1. A scanning device comprising: a rear housing section comprising a trigger for activating the scanning device, wherein the trigger is disposed on an end of the rear housing section;a grip housing section coupled to the rear housing section, wherein a perimeter of the grip housing section comprises ergonomic features; anda lower housing section coupled to the grip housing section, wherein an end of the lower housing section opposite from the end of the rear housing section comprises an optical scanner.

2. The scanning device of claim 1, wherein the rear housing section, grip housing section, and lower housing section are cylindrical.

3. The scanning device of claim 2, wherein the rear housing section, grip housing section, and lower housing section are threaded to each other.
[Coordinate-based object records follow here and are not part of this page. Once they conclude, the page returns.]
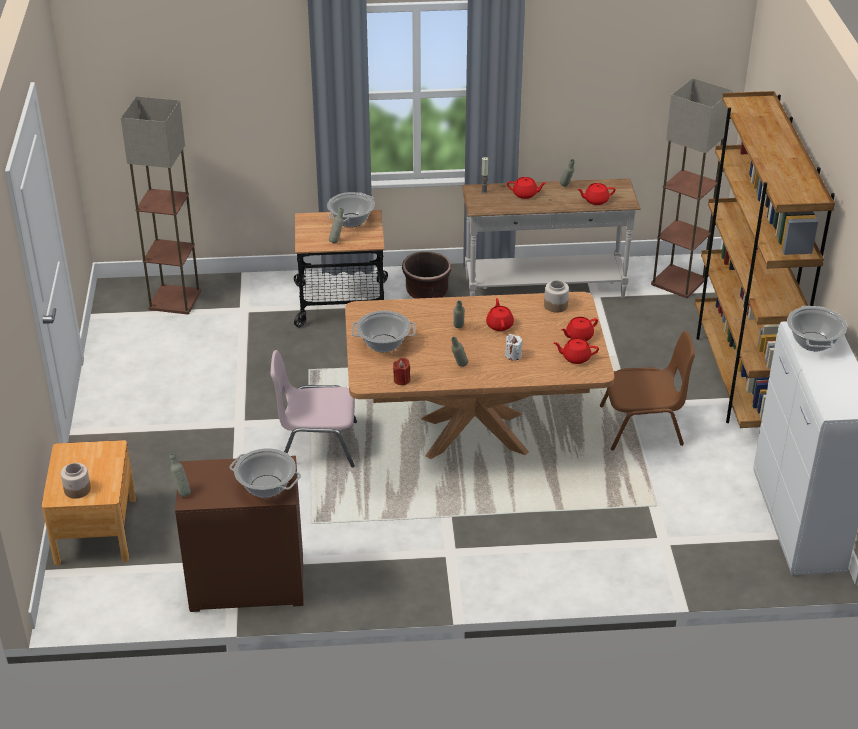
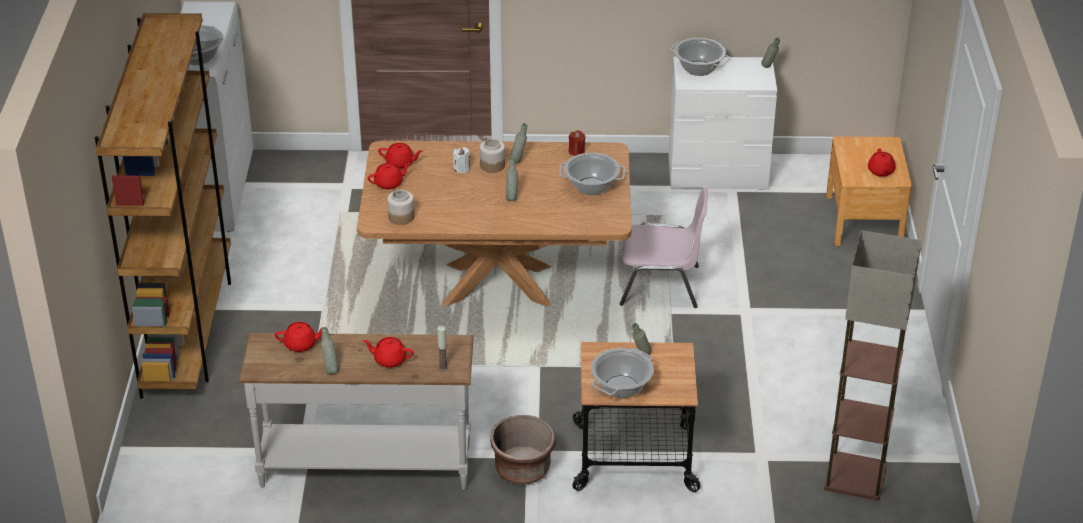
camera: 175 degrees left, 0 degrees up
(77, 490) = (872, 147): jar -> jar (492, 165)
(246, 584) = (718, 173): brown dresser -> white dresser
(499, 325) = (467, 199): red teapot -> red teapot (880, 171)
(643, 426) = (319, 284): brown chair -> none
(679, 282) = (185, 465): floor lamp -> none

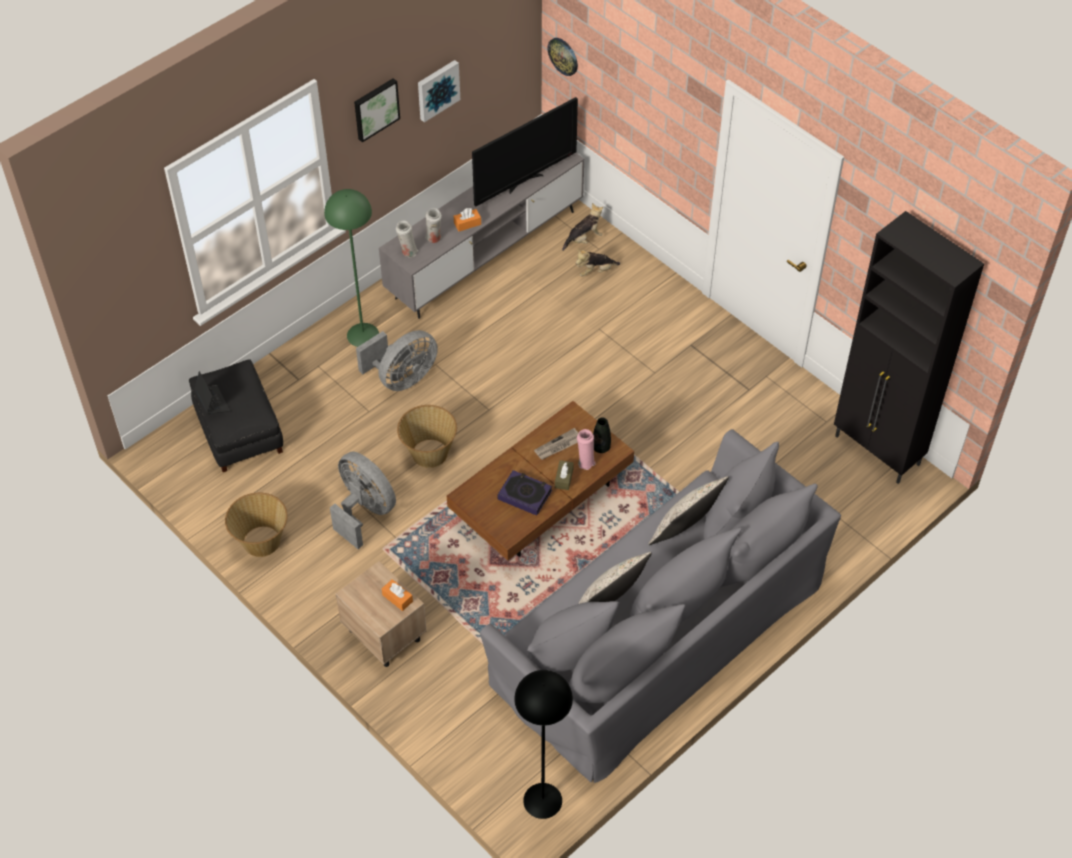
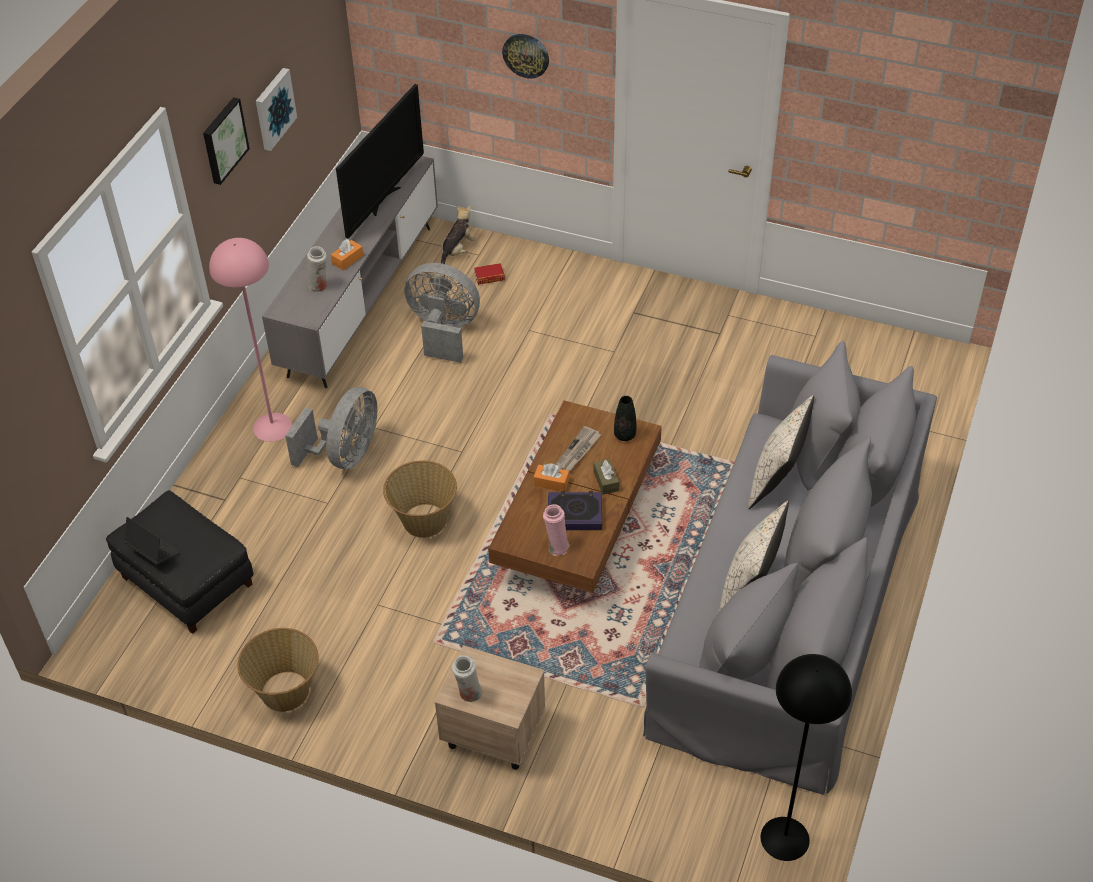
camera: 25 degrees left, 5 degrees down
(362, 335) = (272, 427): green floor lamp -> pink floor lamp
(364, 511) = (387, 610): grey fan -> grey fan (443, 331)
(397, 598) = (510, 677): orange tissue box -> orange tissue box (551, 482)
(407, 252) = (298, 309): white vase -> white vase (468, 694)
(563, 56) = (384, 43): wall clock -> wall clock (526, 55)
(585, 462) = (617, 456): pink vase -> pink vase (556, 546)
(595, 271) = (489, 277): plush toy -> book
(877, 451) = (883, 345): black cabinet -> none

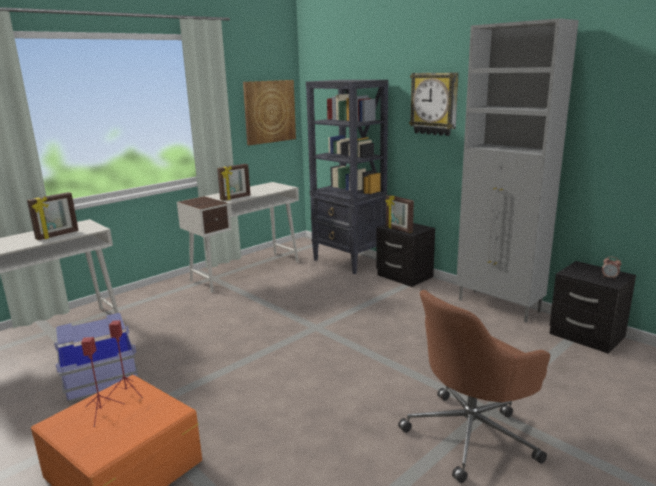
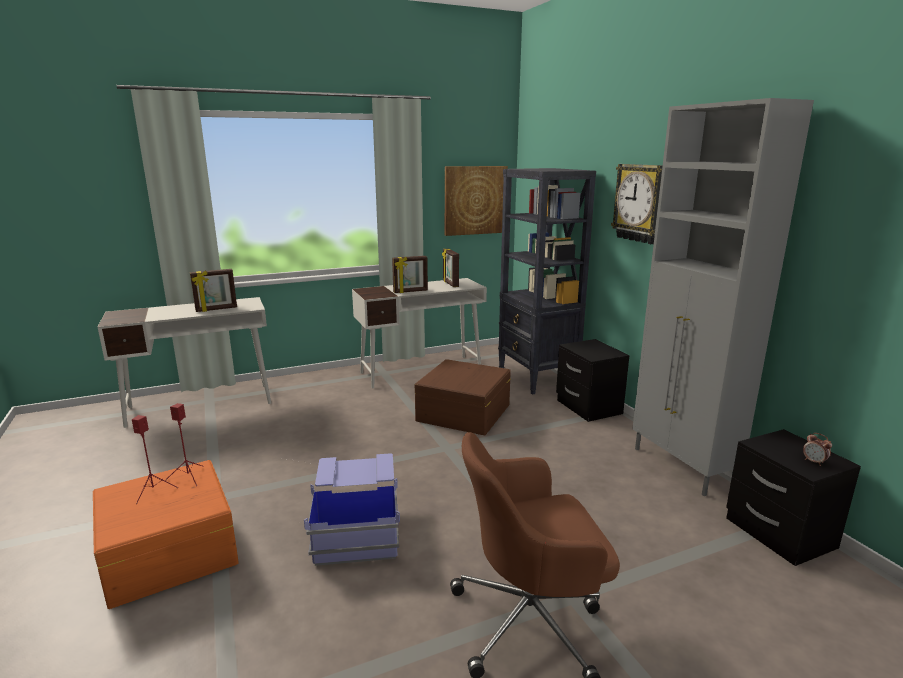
camera: 20 degrees right, 0 degrees up
(99, 371) = (219, 448): blue storage box -> blue storage box (357, 526)
(308, 298) = (463, 412): none -> brown storage box
(398, 229) = (582, 351): picture frame -> picture frame (450, 284)

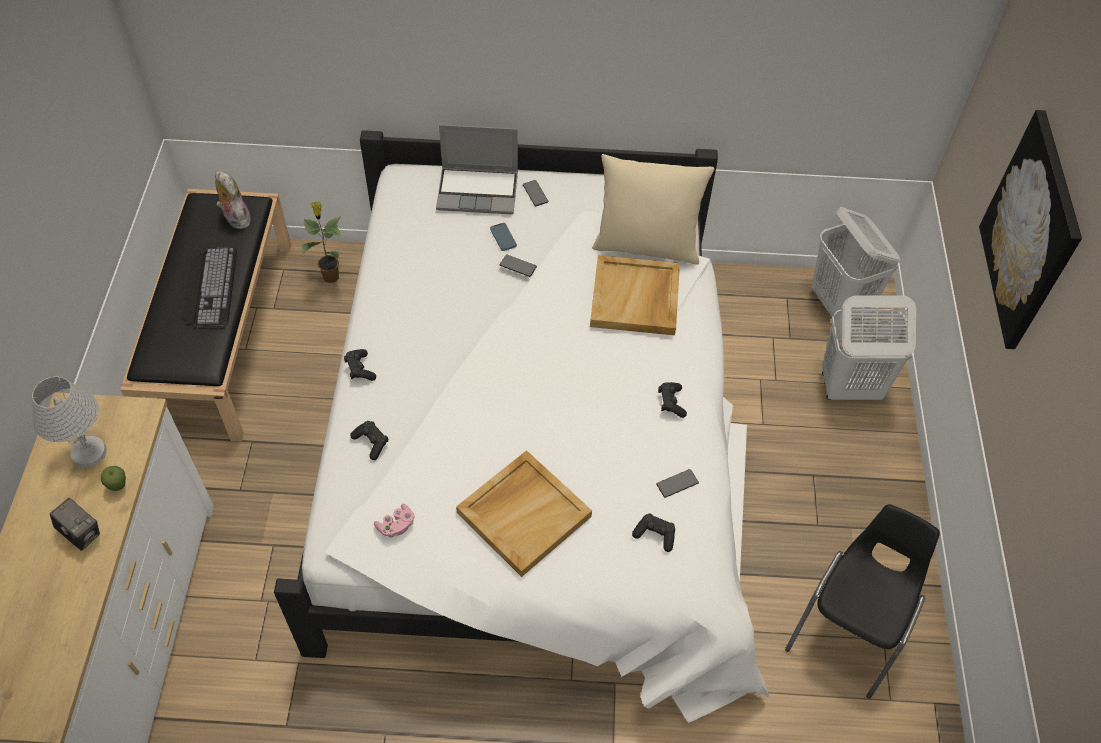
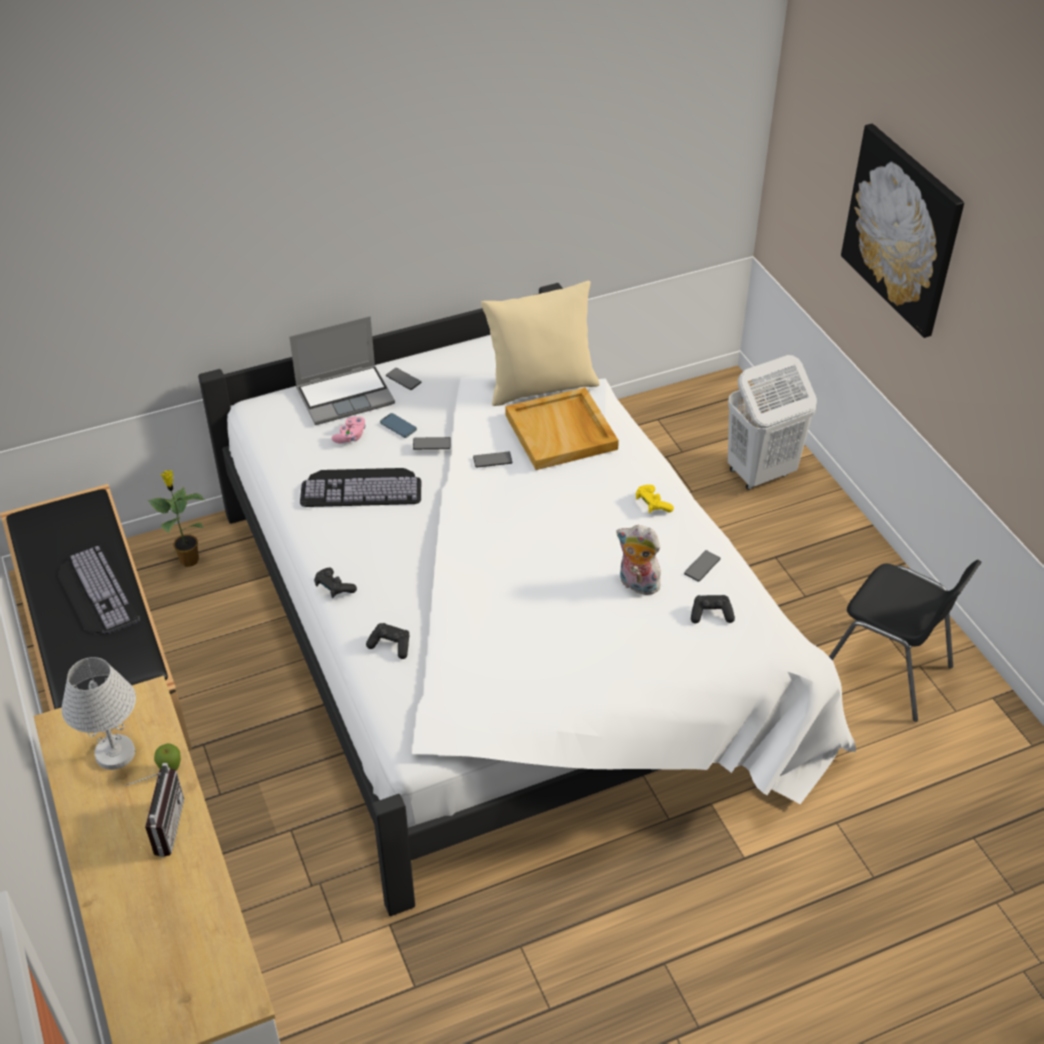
camera: 25 degrees left, 10 degrees down
(81, 533) = (161, 826): camera -> radio
(235, 218) = (80, 519): plush toy -> plush toy (637, 585)
(396, 526) = (467, 702): pink game controller -> pink game controller (350, 436)
(439, 284) = (362, 487): none -> keyboard
(524, 513) = (581, 644): beige tray -> none
(560, 302) = (492, 460): none -> phone
(671, 403) = (652, 504): black game controller -> yellow game controller
(839, 305) = (708, 408): white laundry basket -> none
(849, 631) = (887, 671): black chair -> black chair turned 120 degrees clockwise

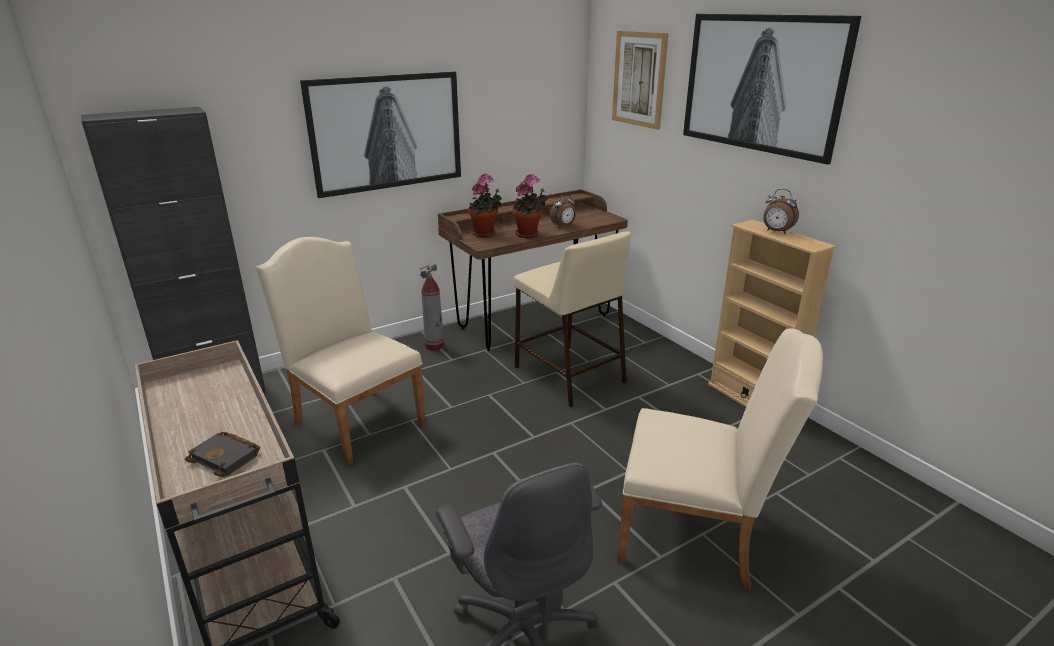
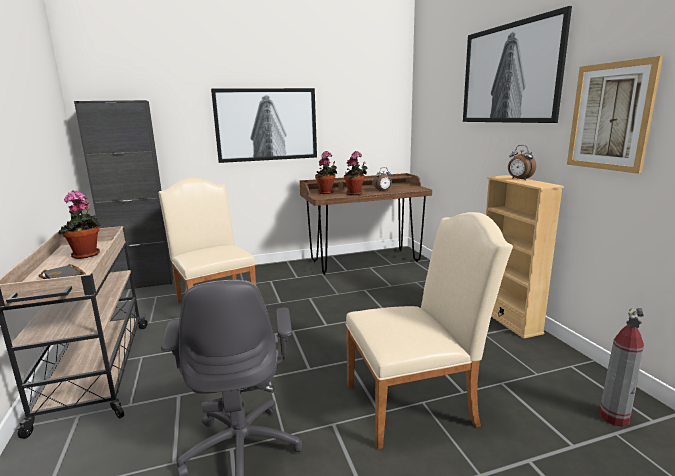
camera: 15 degrees right, 10 degrees down
(213, 403) = (87, 255): none -> potted plant
(434, 346) = (290, 269): fire extinguisher -> fire extinguisher (613, 417)
(568, 374) = (372, 291): beige stool -> none
(639, 79) = (439, 90): picture -> picture (610, 117)
(697, 535) = (418, 402): beige chair -> beige chair turned 45 degrees counterclockwise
4. The scanning device of claim 3, wherein the rear housing section and the grip housing section comprises additional thread to thread the rear housing section further onto the grip housing section, wherein threading the rear housing section further onto the grip housing section is to activate the optical scanner without use of the trigger.

5. The scanning device of claim 1, wherein the ergonomic features comprise rubber fins along the perimeter of the grip housing section.

6. The scanning device of claim 1, wherein when the trigger is to be depressed, the optical scanner is activated for capturing a barcode pattern.

7. The scanning device of claim 1, wherein when a thumb on a hand of a user is used to depress the trigger, remaining fingers of the hand is to be wrapped around the grip housing section, in a concentric fashion around the scanning device.

8. The scanning device of claim 7, wherein the remaining fingers are in a plane parallel to the optical scanner.

9. A scanning device comprising: a rear housing section comprising a trigger for activating the scanning device, wherein the trigger is disposed on an end of the rear housing section;a grip housing section coupled to the rear housing section, wherein a perimeter of the grip housing section comprises ergonomic features;a lower housing section coupled to the grip housing section, wherein an end of the lower housing section opposite from the end of the rear housing section comprises an optical scanner to capture a barcode pattern;a circuit board disposed within the scanning device;a first conductive surface coupled to the circuit board;a second conductive surface located proximate to the first conductive surface, wherein the circuit board is to activate the optical scanner when the second conductive surface is to contact the first conductive surface; anda processor to read the captured barcode pattern.

10. The scanning device of claim 9, wherein the circuit board is to deactivate the optical scanner when the second conductive surface is to break contact with the first conductive surface.

11. The scanning device of claim 10, wherein depression and release of the trigger is to cause the second conductive surface to make contact and break contact with the first conductive surface, respectively.

12. The scanning device of claim 10, wherein the rear housing section, grip housing section, and lower housing section are threaded to each other.

13. The scanning device of claim 10, wherein the rear housing section and the grip housing section comprises additional thread to thread the rear housing section further onto the grip section, wherein threading the rear housing section further onto the grip section is to cause the second conductive surface to make contact with the first conductive surface.

14. The scanning device of claim 13, wherein unscrewing the rear housing section from the additional thread is cause the second conductive surface to break contact with the first conductive surface.

15. The scanning device of claim 9, wherein the processor is activated in response to activation of the optical scanner.